** Opening The records block **

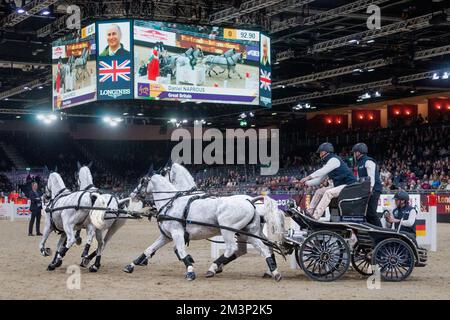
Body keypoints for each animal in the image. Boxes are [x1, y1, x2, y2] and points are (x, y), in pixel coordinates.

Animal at [121, 170, 280, 280]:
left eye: (142, 181)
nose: (132, 194)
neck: (172, 202)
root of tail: (250, 201)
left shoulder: (177, 233)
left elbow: (181, 251)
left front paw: (190, 271)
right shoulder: (166, 236)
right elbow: (149, 249)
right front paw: (131, 265)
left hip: (228, 231)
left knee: (231, 249)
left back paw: (213, 268)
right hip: (248, 232)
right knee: (265, 249)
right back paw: (274, 272)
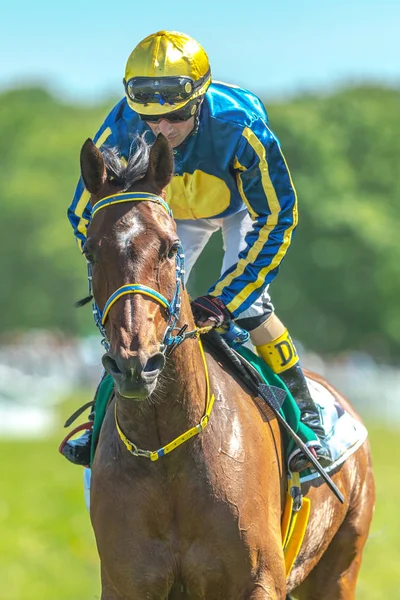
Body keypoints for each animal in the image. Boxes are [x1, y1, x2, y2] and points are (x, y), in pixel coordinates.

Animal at [80, 134, 376, 596]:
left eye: (171, 248)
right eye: (91, 251)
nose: (136, 363)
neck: (165, 447)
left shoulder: (259, 580)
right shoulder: (126, 584)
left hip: (340, 566)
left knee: (256, 307)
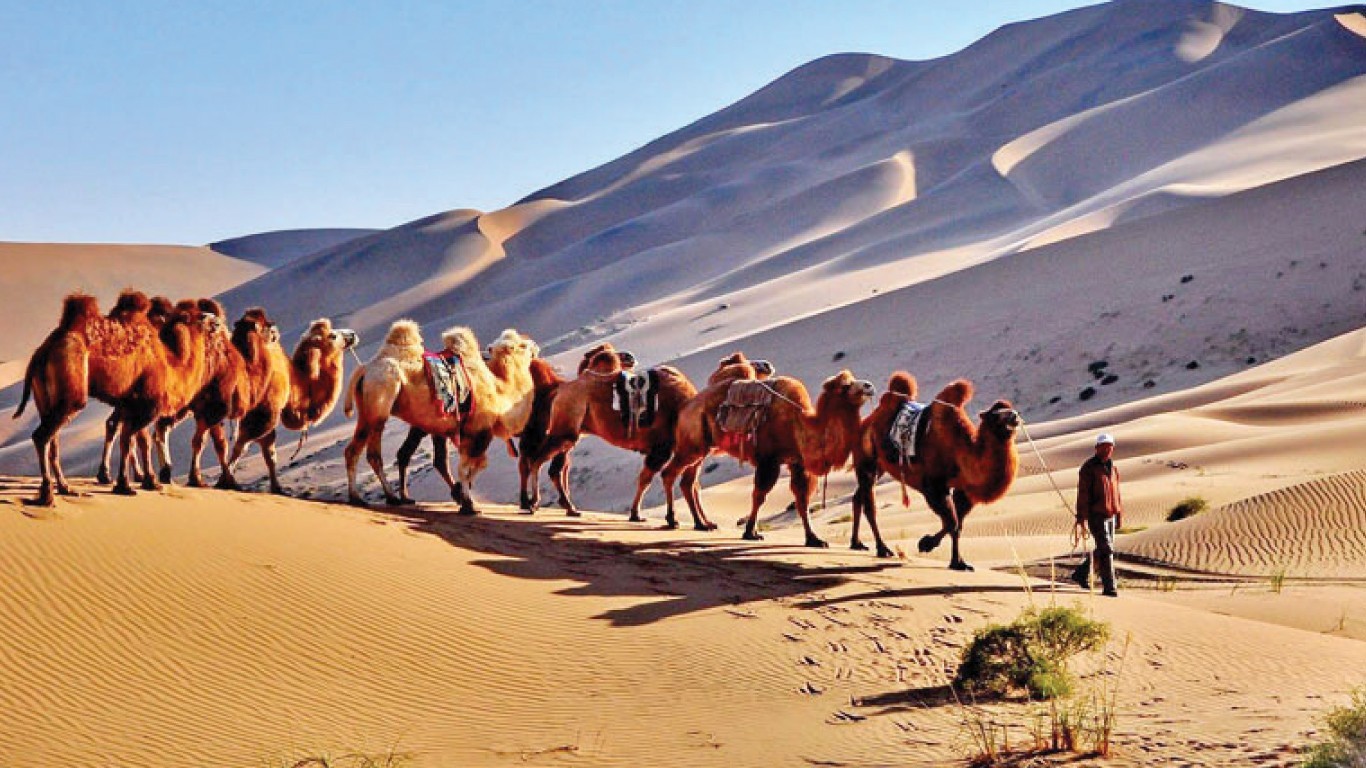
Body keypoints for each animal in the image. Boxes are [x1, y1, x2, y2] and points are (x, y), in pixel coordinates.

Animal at [14, 288, 217, 502]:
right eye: (201, 316)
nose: (217, 322)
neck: (171, 366)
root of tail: (41, 352)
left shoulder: (129, 405)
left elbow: (134, 440)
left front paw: (145, 482)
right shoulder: (148, 406)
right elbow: (130, 439)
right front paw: (127, 485)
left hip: (45, 399)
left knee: (53, 439)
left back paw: (65, 488)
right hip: (71, 389)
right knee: (42, 436)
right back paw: (47, 495)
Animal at [341, 319, 538, 511]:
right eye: (522, 345)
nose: (535, 346)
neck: (499, 391)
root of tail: (365, 368)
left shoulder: (454, 430)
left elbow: (461, 463)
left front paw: (462, 496)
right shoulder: (479, 429)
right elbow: (473, 465)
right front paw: (468, 503)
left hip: (366, 410)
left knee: (355, 450)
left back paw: (361, 497)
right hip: (381, 401)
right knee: (373, 454)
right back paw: (386, 497)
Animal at [661, 366, 874, 543]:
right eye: (846, 386)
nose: (869, 386)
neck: (800, 424)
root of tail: (685, 406)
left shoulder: (797, 463)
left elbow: (801, 500)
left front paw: (814, 539)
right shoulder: (768, 460)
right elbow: (760, 495)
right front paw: (750, 533)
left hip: (702, 448)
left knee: (688, 482)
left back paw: (701, 524)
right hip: (691, 445)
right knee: (669, 473)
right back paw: (673, 520)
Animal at [846, 371, 1021, 568]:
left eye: (1010, 409)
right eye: (995, 415)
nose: (1014, 416)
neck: (962, 450)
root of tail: (864, 422)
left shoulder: (963, 490)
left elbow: (958, 524)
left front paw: (956, 561)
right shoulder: (934, 486)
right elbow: (952, 523)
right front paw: (929, 546)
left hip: (879, 467)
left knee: (858, 497)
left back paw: (857, 543)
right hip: (866, 461)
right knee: (870, 506)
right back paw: (882, 548)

** Closing The records block **

## Exercise aim
Take the line that holds "right hip: (71, 389)" as the first and the last line of the material as the final one. Print that span exactly, both ends included.

## Exercise response
right hip: (71, 389)
right knee: (42, 436)
right back paw: (47, 495)
Animal at [341, 319, 538, 511]:
right eye: (522, 345)
nose: (535, 346)
neck: (499, 391)
root of tail: (365, 368)
left shoulder: (454, 430)
left elbow: (461, 463)
left front paw: (462, 496)
right shoulder: (479, 429)
right elbow: (473, 465)
right front paw: (468, 503)
left hip: (366, 410)
left knee: (355, 450)
left back paw: (361, 497)
right hip: (381, 401)
right knee: (373, 454)
right back paw: (386, 497)
Animal at [661, 366, 874, 543]:
right eye: (846, 386)
nose: (869, 386)
neck: (800, 424)
root of tail: (685, 406)
left shoulder: (797, 463)
left elbow: (801, 500)
left front paw: (814, 539)
right shoulder: (768, 460)
right elbow: (760, 495)
right front paw: (750, 533)
left hip: (702, 448)
left knee: (688, 482)
left back paw: (701, 524)
right hip: (691, 445)
right knee: (669, 473)
right back paw: (673, 520)
Animal at [846, 371, 1021, 568]:
left eye: (1010, 409)
right eye: (995, 415)
nose: (1014, 416)
neck: (962, 450)
root of tail: (864, 422)
left shoulder: (963, 490)
left elbow: (958, 524)
left front paw: (956, 561)
right shoulder: (934, 486)
right elbow: (952, 523)
right front paw: (929, 546)
left hip: (879, 467)
left knee: (858, 497)
left back paw: (857, 543)
right hip: (866, 461)
right knee: (870, 506)
right back paw: (882, 548)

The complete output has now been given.